C’est dans ces conditions de radicale inégalité et asymétrie de ce qui donne « voix au chapitre » que les mots du mépris qui fleurissent sous la plume de M. Fenoglio deviennent des mots flashball, des mots qui blessent et mutilent. C’est ici, dans ces conditions, que les gens d’en-bas, ceux qui se sont mobilisés contre ce qui porte atteinte aux conditions élémentaires de la « vie vivable » se sentent insultés par l’arrogance des médias et le monopole que ceux-ci s’assurent sur la parole publique ; et qu’ils (les gens ordinaires) en viennent à éprouver le tort qui leur est infligé jour après jour, dans l’intensité de l’événement qui persévère dans son être, cette situation comme une violence vive (des voies de fait) à laquelle ils ne sauraient riposter qu’en sortant les poings de leurs poches.
Et c’est là que surviennent ces fameux incidents dont va faire son miel M. Fenoglio, ces reporters et journalistes insultés sur les ronds-points, ces caméras envoyées au diable, etc. Et il est vrai qu’il n’y a pas lieu, en principe, d’incriminer toute une profession, composée de davantage de piétons que de cavaliers de la qualité de M. Fenoglio, pour des orientations éditoriales qui sont celles d’industriels et d’idéologues, de gens de pouvoir qui se tiennent à la verticale du journaliste ordinaire... Reste qu’on a là une profession qui est fortement syndiquée et que l’on ne voit pas bien ce qui empêche les syndicats des journalistes d’un journal comme Le Monde de faire entendre leur voix lorsque les éditos de celui-ci se suivent et se ressemblent dans le registre d’une agitation qui, pour les plus avancés en âge d’entre nous, rappelle les riches heures de la presse Springer et de la presse Hersant. On ne voit pas bien ce qui les empêche – si ce n’est, comme trop souvent dans cette profession, la lâcheté ordinaire, les soucis de carrière, le fluide paralysant des avantages acquis...

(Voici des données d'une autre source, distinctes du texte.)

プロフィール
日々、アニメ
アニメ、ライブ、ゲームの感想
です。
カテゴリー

S’il est un journal qui a su choisir son camp et abuser en toute clarté de sa position dominante depuis le début du mouvement des gilets jaunes, c’est bien Le Monde : on en a eu un témoignage éclatant lorsque, à l’occasion d’une bévue graphique, il apparut qu’un portrait de Macron, en couverture de l’inepte magazine sur papier glacé était susceptible de suggérer que celui-ci pût trouver sa place dans la généalogie suspecte des dictateurs du XXe siècle... Ce qu’à Dieu ne plaise et le plat-ventre autocritique de Fenoglio en première page fut alors digne des plus courtisanes prosternations d’Ancien régime... L’écume aux lèvres d’un côté lorsqu’il s’agit de stigmatiser « l’ultraviolence » des gilets jaunes, le nez dans la poussière de l’autre lorsqu’il s’agit de faire acte de contrition pour un montage des plus anodins, mais n’ayant pas eu l’heur de plaire du côté du Faubourg Saint-Honoré...

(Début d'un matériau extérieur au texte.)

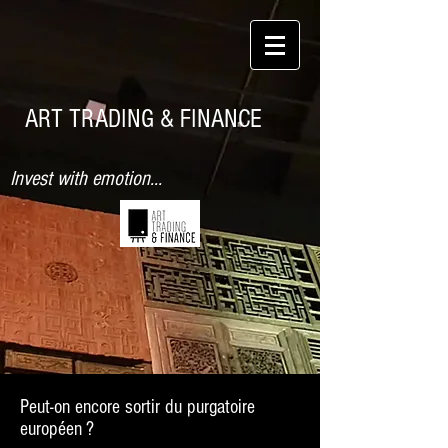
ART TRADING & FINANCE
Invest with emotion...
Peut-on encore sortir du purgatoire
européen ?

Mais pourquoi tant d’acharnement contre Le Monde qui n’est évidemment en l’occurrence que le sommet de l’iceberg de la vindicte exercée par les médias, radios et télés notamment, contre le mouvement en cours ? Peut-être juste qu’on ne regarde pas la télé et qu’on continue, par habitude, à feuilleter Le Monde – tout en demeurant convaincu que le résistible Fenoglio, c’est le poil du mammouth qui conduit à des violences médiatiques de plus vastes proportions, massives et compactes, celles, précisément, que se prennent en pleine poire jour après jour ceux qui, eux, regardent la télé, par habitude aussi.

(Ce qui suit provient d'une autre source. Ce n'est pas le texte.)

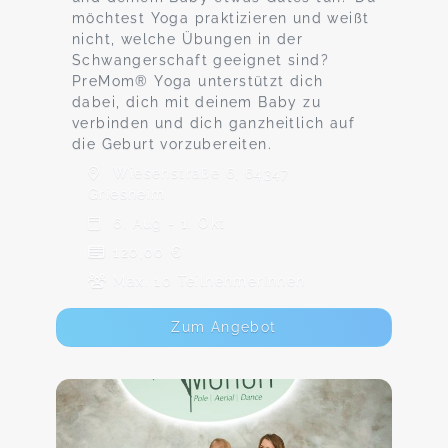
möchtest Yoga praktizieren und weißt
nicht, welche Übungen in der
Schwangerschaft geeignet sind?
PreMom® Yoga unterstützt dich
dabei, dich mit deinem Baby zu
verbinden und dich ganzheitlich auf
die Geburt vorzubereiten.
Wiesenstraße 6, 64347
Griesheim
6. Aug - 1. Okt
120,00 €
Max. 10 TeilnehmerInnen
Zum Angebot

Pas la peine de tourner autour du pot : aujourd’hui, du côté de ceux-celles qui sont le corps vivant et le cœur battant de la puissance de l’événement, tout le monde déteste les médias et, du coup, les journalistes qui vont avec, de la même façon exactement que tout le monde déteste la police et, du coup, les flics qui en sont indissociables. Plutôt que simuler une douloureuse surprise doublée d’indignation, ceux-celles qui se trouvent ici pris dans le faisceau de lumière de l’événement et s’y voient dans le mauvais rôle sont appelés à s’approprier ce concept appelé à creuser son sillon dans les temps à venir : violence médiatique.